Node-path: bar/foo.c
Node-kind: file
Node-action: change
Text-content-length: 102
Content-length: 102
Here is the fulltext of my change to an existing /bar/foo.c.
Notice that this file has no properties.
-*- -*- -*- -*- -*- -*- -*- -*- -*- -*- -*- -*- -*- -*- -*- -*- -*- -*- -*-
Old discussion:
(This file started as a proposal, preserved here for posterity.)
A proposal for an svn filesystem dump/restore format.
Two problems we want to solve
=============================
1. When we change our node-id schema, we need to migrate all of our
data (by dumping and restoring).
2. Serves as a backup format. Could be read by other software tools
someday.
Design Goals
============
A. Written as two new public functions in svn_fs.h. To be invoked
by new 'svnadmin' subcommands.
B. Format uses only timeless fs concepts.
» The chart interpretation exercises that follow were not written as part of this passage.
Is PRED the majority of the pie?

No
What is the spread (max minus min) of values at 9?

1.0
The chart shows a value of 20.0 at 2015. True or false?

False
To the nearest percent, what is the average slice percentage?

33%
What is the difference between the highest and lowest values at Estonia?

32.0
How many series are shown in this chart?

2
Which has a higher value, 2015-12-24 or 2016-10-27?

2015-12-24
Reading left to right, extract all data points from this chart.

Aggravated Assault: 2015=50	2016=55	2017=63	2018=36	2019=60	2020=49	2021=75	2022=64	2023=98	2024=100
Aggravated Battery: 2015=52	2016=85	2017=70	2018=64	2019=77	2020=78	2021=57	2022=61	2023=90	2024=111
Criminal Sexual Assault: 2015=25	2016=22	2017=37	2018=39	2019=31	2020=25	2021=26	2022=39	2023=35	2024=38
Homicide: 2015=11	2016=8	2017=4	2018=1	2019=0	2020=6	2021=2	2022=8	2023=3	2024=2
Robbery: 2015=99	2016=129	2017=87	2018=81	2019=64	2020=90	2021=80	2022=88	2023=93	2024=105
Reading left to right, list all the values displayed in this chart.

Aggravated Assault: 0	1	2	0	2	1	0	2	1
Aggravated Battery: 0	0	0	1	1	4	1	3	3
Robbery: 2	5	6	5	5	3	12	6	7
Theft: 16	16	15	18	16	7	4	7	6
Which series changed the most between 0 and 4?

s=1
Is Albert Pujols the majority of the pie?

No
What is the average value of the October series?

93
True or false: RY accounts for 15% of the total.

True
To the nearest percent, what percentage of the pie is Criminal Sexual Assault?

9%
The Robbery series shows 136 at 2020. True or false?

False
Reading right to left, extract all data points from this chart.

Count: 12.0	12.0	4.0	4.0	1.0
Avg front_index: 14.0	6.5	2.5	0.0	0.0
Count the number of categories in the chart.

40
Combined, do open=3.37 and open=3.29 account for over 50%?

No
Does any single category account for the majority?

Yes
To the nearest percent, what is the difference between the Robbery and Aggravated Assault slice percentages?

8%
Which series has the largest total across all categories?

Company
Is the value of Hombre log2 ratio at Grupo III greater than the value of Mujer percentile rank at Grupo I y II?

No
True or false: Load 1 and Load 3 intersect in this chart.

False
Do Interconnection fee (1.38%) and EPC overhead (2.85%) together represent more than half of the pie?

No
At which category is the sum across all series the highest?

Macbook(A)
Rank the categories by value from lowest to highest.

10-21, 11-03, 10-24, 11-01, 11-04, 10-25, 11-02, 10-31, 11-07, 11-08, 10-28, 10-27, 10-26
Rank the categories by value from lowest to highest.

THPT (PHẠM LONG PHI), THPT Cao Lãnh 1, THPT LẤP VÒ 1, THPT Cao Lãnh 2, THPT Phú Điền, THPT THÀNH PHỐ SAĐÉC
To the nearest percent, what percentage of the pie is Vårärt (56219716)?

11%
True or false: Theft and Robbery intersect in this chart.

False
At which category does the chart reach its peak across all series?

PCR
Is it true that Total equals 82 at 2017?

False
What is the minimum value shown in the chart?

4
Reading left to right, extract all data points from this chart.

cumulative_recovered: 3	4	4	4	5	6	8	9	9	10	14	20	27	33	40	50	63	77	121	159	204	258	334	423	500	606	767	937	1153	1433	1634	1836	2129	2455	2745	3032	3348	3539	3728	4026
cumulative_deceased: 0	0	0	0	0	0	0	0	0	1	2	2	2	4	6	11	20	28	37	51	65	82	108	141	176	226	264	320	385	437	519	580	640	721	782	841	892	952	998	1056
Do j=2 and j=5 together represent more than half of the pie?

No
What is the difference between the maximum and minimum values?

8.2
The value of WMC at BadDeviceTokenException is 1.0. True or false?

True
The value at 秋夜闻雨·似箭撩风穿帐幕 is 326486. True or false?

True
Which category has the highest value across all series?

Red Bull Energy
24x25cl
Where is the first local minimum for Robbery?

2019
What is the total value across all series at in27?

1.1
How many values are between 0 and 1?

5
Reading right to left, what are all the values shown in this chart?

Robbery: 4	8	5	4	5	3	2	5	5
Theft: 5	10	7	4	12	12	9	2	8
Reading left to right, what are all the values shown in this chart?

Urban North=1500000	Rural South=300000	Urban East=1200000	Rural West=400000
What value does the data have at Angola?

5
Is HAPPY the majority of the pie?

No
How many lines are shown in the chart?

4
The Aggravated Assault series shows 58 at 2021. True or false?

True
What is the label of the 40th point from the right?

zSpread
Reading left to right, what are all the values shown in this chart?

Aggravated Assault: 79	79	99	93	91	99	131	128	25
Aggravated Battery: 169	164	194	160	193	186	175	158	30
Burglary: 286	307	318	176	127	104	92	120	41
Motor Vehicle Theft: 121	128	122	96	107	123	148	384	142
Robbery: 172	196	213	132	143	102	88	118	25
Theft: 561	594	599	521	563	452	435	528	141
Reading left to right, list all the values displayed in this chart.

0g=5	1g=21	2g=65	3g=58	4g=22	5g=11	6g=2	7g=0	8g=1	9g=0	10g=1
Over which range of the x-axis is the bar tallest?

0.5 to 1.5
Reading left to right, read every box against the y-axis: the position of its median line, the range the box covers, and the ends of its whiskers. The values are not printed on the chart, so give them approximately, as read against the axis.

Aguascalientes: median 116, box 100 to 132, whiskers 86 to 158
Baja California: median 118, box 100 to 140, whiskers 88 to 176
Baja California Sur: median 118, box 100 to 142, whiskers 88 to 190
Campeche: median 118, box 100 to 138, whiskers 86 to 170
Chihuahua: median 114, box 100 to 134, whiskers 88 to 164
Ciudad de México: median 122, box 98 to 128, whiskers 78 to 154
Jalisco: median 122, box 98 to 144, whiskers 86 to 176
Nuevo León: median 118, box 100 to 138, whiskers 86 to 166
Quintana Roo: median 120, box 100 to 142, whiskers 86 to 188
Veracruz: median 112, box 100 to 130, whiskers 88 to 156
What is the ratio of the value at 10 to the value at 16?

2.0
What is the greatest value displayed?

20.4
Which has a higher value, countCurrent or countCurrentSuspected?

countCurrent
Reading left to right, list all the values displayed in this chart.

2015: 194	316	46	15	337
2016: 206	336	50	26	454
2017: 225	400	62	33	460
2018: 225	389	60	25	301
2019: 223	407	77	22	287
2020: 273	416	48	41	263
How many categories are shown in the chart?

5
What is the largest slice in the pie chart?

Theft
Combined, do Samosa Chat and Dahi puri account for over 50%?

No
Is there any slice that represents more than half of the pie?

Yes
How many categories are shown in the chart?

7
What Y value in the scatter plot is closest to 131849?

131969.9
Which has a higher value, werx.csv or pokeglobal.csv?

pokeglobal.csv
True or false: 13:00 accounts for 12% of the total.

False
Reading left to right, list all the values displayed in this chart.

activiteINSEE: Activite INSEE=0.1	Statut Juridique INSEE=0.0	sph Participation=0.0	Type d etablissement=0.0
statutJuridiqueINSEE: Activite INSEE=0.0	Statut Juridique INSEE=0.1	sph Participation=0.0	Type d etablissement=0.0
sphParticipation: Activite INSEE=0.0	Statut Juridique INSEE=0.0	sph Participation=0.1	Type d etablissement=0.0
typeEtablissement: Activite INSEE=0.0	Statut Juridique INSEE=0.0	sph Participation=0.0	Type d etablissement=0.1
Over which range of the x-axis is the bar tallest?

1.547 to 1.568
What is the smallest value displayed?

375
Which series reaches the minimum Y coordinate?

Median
The dump format needs to reference concepts that we *know* are
general enough to never change. These concepts must exist
independently of any internal node-id schema, or any DB storage
backend. In other words, we're talking about the basic ideas in
our original "design spec" from May 2000.
Format Semantics
================
Here are the timeless semantics of our fs design -- the things that
would be stored in our dump format.
- A filesystem is an array of trees.
Each tree is called a "revision" and has unversioned properties attached.
- A revision has a tree of "nodes" hanging off of it.
Actually, the nodes in the filesystem form a DAG. A revision
always points to an initial node that represents the 'root' of some tree.
- The majority of a tree's nodes are hard-links (references) to
nodes that were created in earlier trees.
- A node contains
- versioned text
- versioned properties
- predecessor history: "which node am I a variant of?"
- copy history: "which node am I a copy of?"
The history values can be non-existent (meaning the node is
completely new), or can have a value of {revision, path}.
------------------------------------------------------------------------
Refinement of proposal #2: (after discussion with gstein)
=========================
Each node starts with RFC822-style headers at the top. The final
header is a 'Content-length:', followed by the content, so record
boundaries can be inferred.
The content section has two implicit parts: a property hash, and the
fulltext. The division between these two sections is implied by the
"PROPS-END\n" tag at the end of the prophash. In the case of a
directory node or a revision, only the prophash is present.